Neopentyl bromide undergoes dehydrohalogenation to give alkenes even though it has no \(\beta\)-hydrogen. This is due to

• A. E2 mechanism
• B. E1 mechanism
• C. Rearrangement of carbocations by E1 mechanism
• D. E1cB mechanism
• E. Ei mechanism

Hint:

Neopentyl systems are "red flags" for rearrangements. Whenever you see a primary halide next to a quaternary carbon, expect a methyl shift if a carbocation is formed.

Answer 1

The Correct Option is C

Concept: Dehydrohalogenation usually requires a \(\beta\)-hydrogen for a base to abstract. Neopentyl bromide \((CH_3)_3CCH_2Br\) lacks these, yet it still reacts. This happens via a carbocation intermediate that can change its structure to become more stable.

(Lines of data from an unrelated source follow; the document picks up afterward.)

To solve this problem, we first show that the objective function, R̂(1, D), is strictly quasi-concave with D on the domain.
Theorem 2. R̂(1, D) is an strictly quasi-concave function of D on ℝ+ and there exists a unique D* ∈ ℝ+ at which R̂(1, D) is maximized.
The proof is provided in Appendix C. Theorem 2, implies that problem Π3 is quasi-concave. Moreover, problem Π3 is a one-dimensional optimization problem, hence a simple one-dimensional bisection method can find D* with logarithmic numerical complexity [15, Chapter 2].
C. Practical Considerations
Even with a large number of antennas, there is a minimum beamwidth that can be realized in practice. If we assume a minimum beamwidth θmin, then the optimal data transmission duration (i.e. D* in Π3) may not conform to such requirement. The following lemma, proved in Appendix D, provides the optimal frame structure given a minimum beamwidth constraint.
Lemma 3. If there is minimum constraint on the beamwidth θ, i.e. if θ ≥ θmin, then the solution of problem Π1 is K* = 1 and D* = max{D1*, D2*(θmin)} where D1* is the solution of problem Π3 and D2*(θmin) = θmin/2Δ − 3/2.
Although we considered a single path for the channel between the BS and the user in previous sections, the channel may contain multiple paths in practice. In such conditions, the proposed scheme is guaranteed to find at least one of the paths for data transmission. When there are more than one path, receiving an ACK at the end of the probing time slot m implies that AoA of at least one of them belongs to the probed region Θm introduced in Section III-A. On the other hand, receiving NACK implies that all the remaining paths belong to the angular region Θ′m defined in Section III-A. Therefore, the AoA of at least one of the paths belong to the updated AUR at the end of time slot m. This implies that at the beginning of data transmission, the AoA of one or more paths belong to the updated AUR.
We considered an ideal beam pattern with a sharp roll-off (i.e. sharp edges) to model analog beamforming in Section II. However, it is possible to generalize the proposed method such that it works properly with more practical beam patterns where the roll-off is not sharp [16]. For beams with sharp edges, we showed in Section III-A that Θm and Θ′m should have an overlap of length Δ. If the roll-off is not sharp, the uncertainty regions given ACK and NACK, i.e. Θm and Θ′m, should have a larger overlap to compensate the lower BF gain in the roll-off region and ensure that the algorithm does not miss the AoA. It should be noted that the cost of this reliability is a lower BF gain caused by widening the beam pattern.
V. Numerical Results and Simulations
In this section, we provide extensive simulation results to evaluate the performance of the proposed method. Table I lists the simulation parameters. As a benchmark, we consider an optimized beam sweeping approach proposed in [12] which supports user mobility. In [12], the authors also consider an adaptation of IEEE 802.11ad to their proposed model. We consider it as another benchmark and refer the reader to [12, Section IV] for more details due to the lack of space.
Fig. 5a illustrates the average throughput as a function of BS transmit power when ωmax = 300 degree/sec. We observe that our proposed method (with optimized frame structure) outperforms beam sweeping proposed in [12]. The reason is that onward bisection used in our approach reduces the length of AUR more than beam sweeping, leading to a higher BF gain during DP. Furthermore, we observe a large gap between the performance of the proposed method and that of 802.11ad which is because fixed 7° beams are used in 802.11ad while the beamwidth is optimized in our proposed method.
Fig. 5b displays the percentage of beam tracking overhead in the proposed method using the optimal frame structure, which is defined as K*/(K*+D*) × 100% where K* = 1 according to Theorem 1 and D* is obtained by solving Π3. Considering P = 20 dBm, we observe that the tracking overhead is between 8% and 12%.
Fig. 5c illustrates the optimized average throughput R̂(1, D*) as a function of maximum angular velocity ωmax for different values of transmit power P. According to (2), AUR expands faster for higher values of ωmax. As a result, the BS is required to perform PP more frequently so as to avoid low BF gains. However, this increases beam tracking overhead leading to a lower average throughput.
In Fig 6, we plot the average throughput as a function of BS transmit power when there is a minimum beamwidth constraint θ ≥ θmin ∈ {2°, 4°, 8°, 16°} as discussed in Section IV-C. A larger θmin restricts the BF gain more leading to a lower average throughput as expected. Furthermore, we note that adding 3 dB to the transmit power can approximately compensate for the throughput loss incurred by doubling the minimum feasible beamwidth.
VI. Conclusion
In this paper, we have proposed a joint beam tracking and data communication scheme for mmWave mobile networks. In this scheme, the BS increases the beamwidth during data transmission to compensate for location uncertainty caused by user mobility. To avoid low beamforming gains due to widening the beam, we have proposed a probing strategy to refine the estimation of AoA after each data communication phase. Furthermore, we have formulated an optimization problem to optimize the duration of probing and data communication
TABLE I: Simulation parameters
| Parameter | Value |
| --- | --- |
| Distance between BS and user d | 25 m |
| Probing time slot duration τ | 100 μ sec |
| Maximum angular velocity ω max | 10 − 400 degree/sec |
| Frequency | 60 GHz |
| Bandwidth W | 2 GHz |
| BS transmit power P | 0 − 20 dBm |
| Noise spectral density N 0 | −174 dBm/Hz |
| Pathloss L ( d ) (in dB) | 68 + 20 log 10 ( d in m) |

Step 1: Formation of the primary carbocation.
Under E1 conditions, the leaving group (Bromide) departs first, leaving behind a primary neopentyl carbocation: \[ (CH_3)_3C-CH_2-Br \xrightarrow{-Br^-} (CH_3)_3C-CH_2^+ \] This primary carbocation is relatively unstable.

Step 2: 1,2-Methyl Shift.
To gain stability, a methyl group from the adjacent \(\gamma\)-carbon migrates with its bonding pair of electrons to the positive carbon. This is a rearrangement: \[ (CH_3)_3C-CH_2^+ \xrightarrow{1,2-CH_3 \text{ shift}} (CH_3)_2C^+-CH_2-CH_3 \] The result is a tertiary (3\(^\circ\)) carbocation, which is much more stable.

Step 3: Elimination.
The tertiary carbocation now has \(\beta\)-hydrogens on the adjacent carbons. A base abstracts one of these hydrogens to form a double bond (alkene): \[ (CH_3)_2C^+-CH_2-CH_3 \xrightarrow{-H^+} (CH_3)_2C=CH-CH_3 \] The final product is 2-methyl-2-butene.